— Supplied data —
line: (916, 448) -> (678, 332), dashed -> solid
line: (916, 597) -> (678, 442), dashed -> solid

---

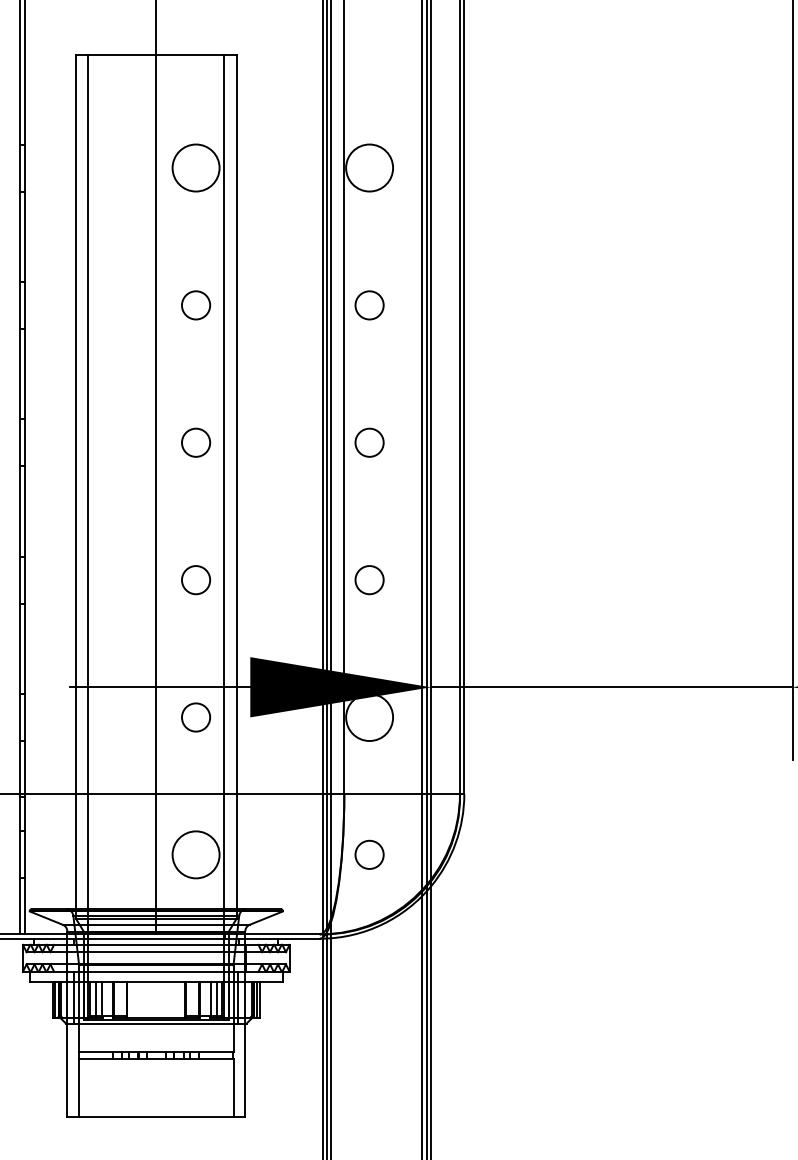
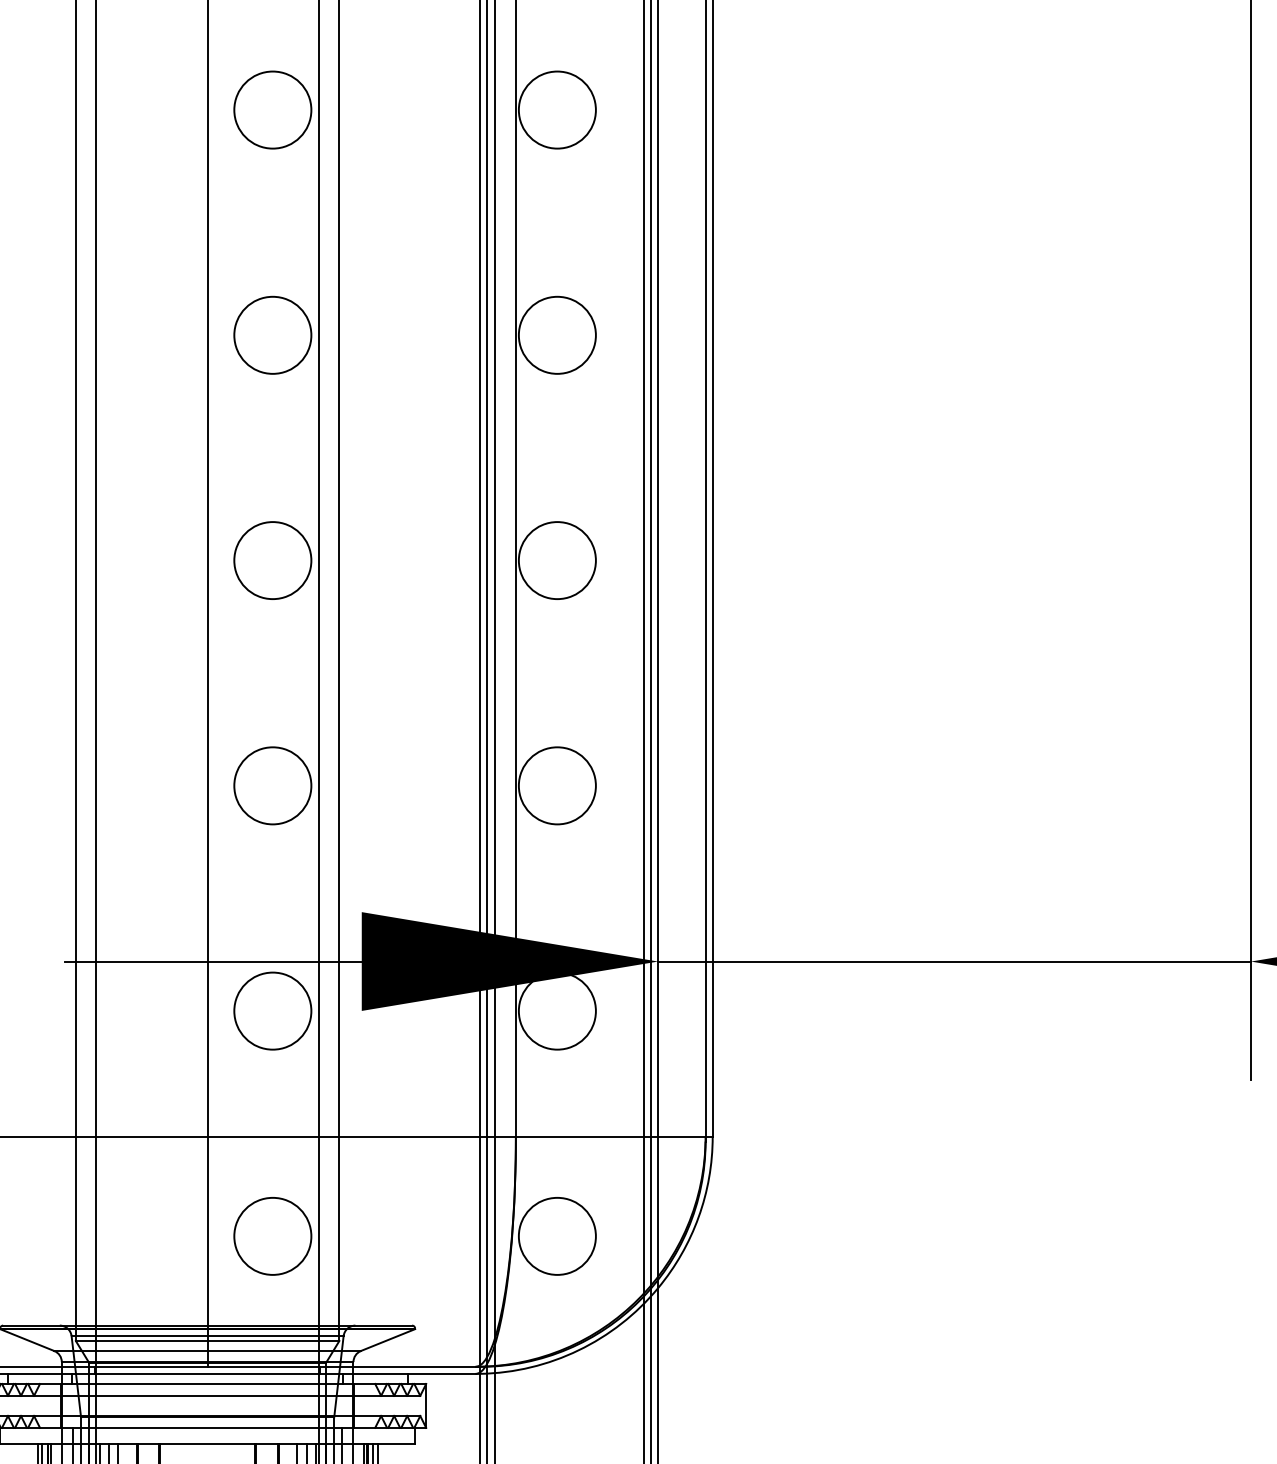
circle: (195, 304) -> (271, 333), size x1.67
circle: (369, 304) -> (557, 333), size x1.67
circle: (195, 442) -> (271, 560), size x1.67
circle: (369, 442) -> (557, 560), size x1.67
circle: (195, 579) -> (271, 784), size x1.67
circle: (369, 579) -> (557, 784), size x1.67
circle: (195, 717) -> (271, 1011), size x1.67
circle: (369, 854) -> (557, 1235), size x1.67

— Problem statement —
Keeping every character as it is, restate the lines above that run from the line with "circle: (369, 579) -> (557, 784), size x1.67" through the line with "circle: (369, 854) -> (557, 1235), size x1.67", both included, and nothing else.

— Result of the exercise —
circle: (369, 579) -> (557, 784), size x1.67
circle: (195, 717) -> (271, 1011), size x1.67
circle: (369, 854) -> (557, 1235), size x1.67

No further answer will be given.